Noura Al Aquil is one of the students currently majoring in the arts. The daughter of a Lebanese mother and a Saudi father, Noura grew up in Italy. She says she is always being asked why she left Rome—a place where “you are constantly surrounded by art”—to come to Beirut. “My reason is simple,” she explains. “I needed to come back to discover more about the origins of the Arabic culture. I have acquired a lot of valuable information through the Western world and believe I should acquire just as much information about the Arab world so that I can combine the two and benefit from both.” Kinda Dahlan, a fine arts student who has so far resisted pressures to become a “doctor, attorney/lawyer, or business woman,” raves about the sculpture class she is currently taking, describing it as “absolutely incredible! The professor and assistants are very motivating and helpful. I love the fact that I am working with my hands.”

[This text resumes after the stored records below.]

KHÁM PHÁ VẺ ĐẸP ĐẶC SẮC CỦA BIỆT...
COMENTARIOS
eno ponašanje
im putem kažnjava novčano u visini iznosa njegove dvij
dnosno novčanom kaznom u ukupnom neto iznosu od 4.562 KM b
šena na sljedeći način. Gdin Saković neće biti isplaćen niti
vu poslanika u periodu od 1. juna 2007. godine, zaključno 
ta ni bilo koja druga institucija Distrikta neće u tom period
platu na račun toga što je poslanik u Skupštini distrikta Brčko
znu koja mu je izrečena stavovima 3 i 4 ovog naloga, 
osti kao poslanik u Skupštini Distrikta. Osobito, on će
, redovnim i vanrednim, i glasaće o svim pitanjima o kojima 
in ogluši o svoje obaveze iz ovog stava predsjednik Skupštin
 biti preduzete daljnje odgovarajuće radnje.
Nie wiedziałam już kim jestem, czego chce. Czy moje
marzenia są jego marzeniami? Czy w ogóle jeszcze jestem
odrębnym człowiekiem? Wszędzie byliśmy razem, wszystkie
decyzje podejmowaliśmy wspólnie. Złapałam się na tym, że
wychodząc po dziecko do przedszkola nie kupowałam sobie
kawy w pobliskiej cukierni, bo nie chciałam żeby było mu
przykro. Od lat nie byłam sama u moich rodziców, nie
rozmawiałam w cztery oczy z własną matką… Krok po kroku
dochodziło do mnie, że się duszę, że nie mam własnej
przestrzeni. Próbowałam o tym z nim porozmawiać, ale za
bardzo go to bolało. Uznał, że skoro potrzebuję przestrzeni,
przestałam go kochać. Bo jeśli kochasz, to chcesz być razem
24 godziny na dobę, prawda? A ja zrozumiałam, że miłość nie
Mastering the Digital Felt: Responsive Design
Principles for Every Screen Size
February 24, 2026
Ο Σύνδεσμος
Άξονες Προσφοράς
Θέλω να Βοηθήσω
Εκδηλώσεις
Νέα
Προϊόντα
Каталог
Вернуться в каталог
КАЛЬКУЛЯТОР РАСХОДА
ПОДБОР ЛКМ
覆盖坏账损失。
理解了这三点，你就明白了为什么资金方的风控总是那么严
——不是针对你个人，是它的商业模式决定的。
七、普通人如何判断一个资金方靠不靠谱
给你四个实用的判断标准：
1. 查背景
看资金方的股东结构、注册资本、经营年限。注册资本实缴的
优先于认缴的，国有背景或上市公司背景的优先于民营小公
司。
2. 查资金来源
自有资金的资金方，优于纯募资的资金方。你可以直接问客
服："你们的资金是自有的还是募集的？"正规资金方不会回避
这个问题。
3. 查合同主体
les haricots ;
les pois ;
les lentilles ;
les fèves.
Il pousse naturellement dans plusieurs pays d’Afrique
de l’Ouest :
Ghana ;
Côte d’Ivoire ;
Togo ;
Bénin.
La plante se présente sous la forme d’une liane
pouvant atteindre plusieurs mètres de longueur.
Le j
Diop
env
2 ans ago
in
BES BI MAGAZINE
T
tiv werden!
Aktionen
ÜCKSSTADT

Sculpture is just one of the studio courses being offered that Kurani describes as “perennial favorites.” Students can also take courses in drawing, painting, and ceramics. Courses in Art History and Theory are offered in cooperation with the Department of Architecture and Design.

Plans for the Future

The department has generated a lot of interest in a very short period of time: its courses are heavily subscribed and half a dozen students have indicated their intention to major in art. The establishment of the Department of Fine Arts and Art History is an essential part of the University’s commitment to expose its students to a range of intellectual experiences during their time at AUB. As Sandy Maksoudian, one of the students currently majoring in art explains so eloquently, “Studying art not only develops your techniques. It also helps you look at things differently, to look at things from another perspective.” The establishment of the Department of Fine Arts and Art History also supports AUB’s mission to reach out to the peoples of Lebanon and the region. It’s very much a win-win situation.